The future, you know, is by nature unpredictable: however much science tries to find patterns that help us predict even the impossible (the famous "black swans") in the end there is always a chance that things will go wrong and surprise us. Survivalists loved this introduction to the post.
That's why the company Survival condo found a secret location in Kansas, where he converted a missile silo into a luxury survival resort that can accommodate 75 people for five years. What do I say: it is a real "condominium of the apocalypse".
Survival Condo's accommodations and amenities are all top notch. There is a nearly 230.000 liter (50.000 gallon) pool and spa area. There is no shortage of a cinema, a gym, a shooting range, a medical facility. There is a wall for free climbing and even a park for dogs to walk: what survival would it be without pets?
I know people who would voluntarily live in these shelters for life.
More than an apartment building, this is an impenetrable fortress. Developer Larry Hall says he decided to kick off the project even after seeing how much the US government was spending on building or upgrading military bunkers. "I thought they knew something that I don't know," Hall said. And that sounds pretty apocalyptic. It is no coincidence that these accommodations, apart from the luxury, are chosen above all for safety.
How safe are they?
If you're wondering how safe these condos are, rest assured they can withstand even the most powerful explosions. "The original facility was an Atlas 'F' missile silo, a kind of 'shell' that housed an ICBM. The facility was designed to withstand a 20 kiloton explosion within 800 meters (half a mile). That's a lot.
It goes without saying that there is no shortage of buyers and reservations, for the most diverse fears. Hall says there are as many (fears) as there are potential dangers. A new pandemic, terrorism, global climate change leading to food shortages, global economic collapse and volcanoes.
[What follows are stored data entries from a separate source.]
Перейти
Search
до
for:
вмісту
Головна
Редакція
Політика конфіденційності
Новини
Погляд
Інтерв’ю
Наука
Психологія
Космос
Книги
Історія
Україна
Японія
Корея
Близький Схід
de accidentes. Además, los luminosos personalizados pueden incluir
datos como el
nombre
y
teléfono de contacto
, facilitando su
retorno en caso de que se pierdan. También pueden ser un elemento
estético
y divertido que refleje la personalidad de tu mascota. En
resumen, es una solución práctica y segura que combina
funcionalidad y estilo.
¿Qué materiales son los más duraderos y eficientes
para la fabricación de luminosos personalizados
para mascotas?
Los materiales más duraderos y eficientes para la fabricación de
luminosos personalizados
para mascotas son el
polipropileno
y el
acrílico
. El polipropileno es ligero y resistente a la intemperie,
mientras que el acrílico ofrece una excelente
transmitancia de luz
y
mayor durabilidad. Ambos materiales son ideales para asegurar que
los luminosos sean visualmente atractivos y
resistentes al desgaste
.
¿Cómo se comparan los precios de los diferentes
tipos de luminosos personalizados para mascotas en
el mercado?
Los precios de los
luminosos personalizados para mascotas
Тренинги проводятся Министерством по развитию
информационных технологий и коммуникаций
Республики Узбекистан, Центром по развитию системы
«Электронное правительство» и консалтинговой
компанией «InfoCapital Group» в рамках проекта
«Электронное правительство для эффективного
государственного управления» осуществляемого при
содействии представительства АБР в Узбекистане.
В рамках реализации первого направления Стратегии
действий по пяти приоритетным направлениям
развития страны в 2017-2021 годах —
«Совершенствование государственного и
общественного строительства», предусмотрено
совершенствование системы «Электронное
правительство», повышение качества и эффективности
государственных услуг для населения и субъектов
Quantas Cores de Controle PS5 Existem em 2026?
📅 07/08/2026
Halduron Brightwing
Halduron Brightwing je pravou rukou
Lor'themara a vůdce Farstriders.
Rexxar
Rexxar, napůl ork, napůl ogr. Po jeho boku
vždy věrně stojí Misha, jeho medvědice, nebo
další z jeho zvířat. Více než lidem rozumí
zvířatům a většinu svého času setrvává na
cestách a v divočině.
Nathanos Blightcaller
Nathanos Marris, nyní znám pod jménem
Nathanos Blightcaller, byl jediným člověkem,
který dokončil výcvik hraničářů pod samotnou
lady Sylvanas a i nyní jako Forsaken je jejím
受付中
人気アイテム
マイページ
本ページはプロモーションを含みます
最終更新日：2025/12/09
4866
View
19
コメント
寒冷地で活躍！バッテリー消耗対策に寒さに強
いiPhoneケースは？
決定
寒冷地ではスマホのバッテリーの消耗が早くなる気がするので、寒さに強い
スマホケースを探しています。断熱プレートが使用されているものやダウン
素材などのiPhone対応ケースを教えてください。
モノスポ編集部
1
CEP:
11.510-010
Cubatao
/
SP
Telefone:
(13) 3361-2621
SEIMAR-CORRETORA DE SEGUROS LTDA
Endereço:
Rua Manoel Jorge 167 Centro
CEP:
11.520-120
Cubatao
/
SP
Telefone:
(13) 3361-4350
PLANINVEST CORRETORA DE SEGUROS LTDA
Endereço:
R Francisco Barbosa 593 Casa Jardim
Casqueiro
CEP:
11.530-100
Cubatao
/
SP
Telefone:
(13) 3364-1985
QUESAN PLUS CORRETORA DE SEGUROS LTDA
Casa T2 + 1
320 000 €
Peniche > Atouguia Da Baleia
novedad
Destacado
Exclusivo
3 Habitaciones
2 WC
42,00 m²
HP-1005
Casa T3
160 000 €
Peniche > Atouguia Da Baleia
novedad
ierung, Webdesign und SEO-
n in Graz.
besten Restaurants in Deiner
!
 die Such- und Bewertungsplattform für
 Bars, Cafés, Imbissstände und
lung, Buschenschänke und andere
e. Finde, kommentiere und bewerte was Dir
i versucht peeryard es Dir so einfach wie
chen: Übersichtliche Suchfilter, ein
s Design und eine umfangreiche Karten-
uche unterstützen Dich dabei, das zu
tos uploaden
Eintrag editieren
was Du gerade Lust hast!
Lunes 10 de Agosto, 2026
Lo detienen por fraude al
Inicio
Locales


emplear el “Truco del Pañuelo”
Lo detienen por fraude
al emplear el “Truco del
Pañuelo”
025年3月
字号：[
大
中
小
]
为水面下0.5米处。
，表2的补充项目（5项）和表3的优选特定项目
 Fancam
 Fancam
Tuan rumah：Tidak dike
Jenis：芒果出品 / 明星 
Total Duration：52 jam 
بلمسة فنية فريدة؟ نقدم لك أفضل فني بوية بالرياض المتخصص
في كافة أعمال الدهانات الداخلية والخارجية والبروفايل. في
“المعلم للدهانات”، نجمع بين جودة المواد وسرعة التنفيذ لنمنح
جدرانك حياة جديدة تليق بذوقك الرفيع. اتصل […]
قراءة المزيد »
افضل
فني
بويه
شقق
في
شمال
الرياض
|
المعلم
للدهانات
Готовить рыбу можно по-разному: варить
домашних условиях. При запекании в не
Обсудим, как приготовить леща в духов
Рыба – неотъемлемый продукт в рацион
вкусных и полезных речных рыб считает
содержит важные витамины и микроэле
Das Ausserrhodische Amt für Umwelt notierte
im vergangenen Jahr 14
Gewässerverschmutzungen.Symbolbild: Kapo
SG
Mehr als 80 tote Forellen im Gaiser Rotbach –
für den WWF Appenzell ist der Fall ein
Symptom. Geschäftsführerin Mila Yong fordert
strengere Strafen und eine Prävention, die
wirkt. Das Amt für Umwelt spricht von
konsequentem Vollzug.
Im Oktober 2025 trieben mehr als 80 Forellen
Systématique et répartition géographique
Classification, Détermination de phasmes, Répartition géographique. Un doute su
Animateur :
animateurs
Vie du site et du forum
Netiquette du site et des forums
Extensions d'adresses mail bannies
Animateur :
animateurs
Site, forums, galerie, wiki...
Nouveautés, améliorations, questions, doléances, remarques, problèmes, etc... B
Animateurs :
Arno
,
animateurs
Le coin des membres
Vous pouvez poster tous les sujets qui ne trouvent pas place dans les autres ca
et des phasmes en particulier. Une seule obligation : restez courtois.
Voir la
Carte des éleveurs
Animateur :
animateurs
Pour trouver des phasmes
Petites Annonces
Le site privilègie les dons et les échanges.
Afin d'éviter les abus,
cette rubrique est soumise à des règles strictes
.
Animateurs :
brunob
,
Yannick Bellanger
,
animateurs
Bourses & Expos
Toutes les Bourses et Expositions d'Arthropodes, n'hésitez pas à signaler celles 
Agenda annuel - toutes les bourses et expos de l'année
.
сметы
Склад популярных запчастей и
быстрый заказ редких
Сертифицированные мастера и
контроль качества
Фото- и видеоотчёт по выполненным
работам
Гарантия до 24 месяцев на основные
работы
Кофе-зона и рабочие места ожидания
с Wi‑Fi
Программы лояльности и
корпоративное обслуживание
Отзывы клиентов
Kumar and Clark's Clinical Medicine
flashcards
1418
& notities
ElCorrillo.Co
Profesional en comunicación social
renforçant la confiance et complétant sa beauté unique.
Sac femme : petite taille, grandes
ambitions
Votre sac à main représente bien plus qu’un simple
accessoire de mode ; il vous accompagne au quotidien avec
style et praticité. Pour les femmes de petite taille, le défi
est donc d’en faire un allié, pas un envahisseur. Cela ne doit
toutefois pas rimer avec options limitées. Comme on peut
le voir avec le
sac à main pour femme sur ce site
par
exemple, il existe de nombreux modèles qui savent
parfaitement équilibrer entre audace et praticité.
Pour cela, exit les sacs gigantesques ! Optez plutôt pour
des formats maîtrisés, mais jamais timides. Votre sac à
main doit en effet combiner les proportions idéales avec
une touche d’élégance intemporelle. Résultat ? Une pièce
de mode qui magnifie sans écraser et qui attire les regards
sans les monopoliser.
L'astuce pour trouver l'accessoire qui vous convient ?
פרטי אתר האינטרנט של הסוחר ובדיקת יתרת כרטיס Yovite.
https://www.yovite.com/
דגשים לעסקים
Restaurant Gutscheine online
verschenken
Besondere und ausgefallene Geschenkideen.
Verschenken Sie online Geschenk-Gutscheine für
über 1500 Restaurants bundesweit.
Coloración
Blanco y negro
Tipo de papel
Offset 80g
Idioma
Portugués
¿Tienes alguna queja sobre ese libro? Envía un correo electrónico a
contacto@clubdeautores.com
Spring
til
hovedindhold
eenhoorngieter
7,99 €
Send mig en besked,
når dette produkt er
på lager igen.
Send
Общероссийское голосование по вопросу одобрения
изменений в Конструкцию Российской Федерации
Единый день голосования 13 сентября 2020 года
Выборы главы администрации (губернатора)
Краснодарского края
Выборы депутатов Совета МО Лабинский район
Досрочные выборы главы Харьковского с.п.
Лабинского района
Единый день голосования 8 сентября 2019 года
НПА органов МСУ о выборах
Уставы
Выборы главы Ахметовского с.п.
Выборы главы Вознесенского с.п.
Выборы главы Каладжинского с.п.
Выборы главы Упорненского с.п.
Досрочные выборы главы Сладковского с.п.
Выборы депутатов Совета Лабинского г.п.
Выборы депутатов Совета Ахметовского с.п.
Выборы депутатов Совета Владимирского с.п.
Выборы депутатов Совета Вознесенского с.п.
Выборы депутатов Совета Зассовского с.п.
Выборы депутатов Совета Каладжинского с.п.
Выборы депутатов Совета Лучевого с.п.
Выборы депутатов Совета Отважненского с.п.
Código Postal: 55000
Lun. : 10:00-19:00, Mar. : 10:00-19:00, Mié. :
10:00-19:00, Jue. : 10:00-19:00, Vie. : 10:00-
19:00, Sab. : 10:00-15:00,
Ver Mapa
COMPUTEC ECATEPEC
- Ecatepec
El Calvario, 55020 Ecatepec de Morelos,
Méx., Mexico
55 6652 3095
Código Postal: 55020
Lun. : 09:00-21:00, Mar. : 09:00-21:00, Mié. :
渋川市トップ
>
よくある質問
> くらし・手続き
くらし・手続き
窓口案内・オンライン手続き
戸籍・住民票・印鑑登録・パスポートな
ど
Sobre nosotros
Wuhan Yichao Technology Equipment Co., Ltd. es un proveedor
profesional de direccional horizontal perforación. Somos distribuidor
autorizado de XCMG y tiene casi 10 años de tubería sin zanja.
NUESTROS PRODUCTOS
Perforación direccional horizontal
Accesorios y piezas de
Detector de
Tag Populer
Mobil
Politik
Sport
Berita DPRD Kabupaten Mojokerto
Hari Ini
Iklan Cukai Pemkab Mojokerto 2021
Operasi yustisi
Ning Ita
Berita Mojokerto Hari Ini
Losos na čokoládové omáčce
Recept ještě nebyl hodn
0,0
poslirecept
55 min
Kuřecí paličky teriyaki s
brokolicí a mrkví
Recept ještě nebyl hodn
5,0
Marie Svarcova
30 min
And what are 500.000 dollars up to 3 million dollars (these are the prices) in exchange for survival? There is no price for the opportunity to stay alive after a universal judgment.
Who are the customers?
Maybe it's pretactic, maybe not. But Hall points out that her buyers go beyond the stereotypes surrounding "survivalists," often mocked for their seemingly exaggerated manias. For the builder of this residential structure, the typical customer is a successful, educated and professional person who sees the purchase as a choice of tranquility, in the event that human or natural disasters trigger a serious social crisis.
It is difficult to deny the charm of a refuge from the follies that we have been observing in recent years. Survival gains positions in the priority rankings. Why let's face it: if the end of the world comes, the bank account (which in this case is the first of the solutions) becomes the least of the problems.